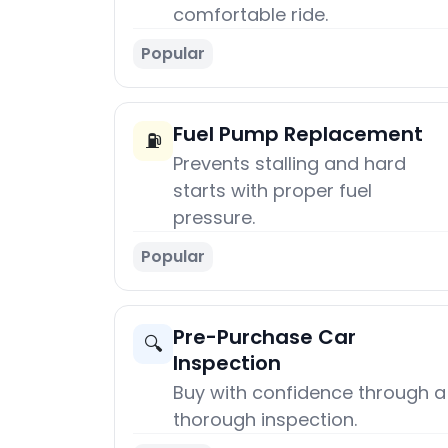
comfortable ride.
Popular
Fuel Pump Replacement
⛽
Prevents stalling and hard
starts with proper fuel
pressure.
Popular
Pre-Purchase Car
🔍
Inspection
Buy with confidence through a
thorough inspection.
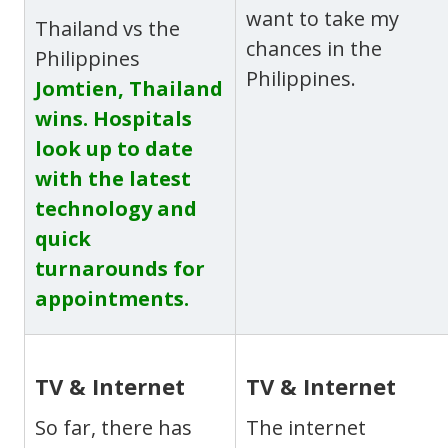
want to take my
Thailand vs the
chances in the
Philippines
Philippines.
Jomtien, Thailand
wins. Hospitals
look up to date
with the latest
technology and
quick
turnarounds for
appointments.
TV & Internet
TV & Internet
So far, there has
The internet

What you need to do
Omit all pictures while transcribing the entries verbatim.

Exercise response
comfortable ride.
Popular
Fuel Pump Replacement
⛽
Prevents stalling and hard
starts with proper fuel
pressure.
Popular
Pre-Purchase Car
🔍
Inspection
Buy with confidence through a
thorough inspection.
want to take my
Thailand vs the
chances in the
Philippines
Philippines.
Jomtien, Thailand
wins. Hospitals
look up to date
with the latest
technology and
quick
turnarounds for
appointments.
TV & Internet
TV & Internet
So far, there has
The internet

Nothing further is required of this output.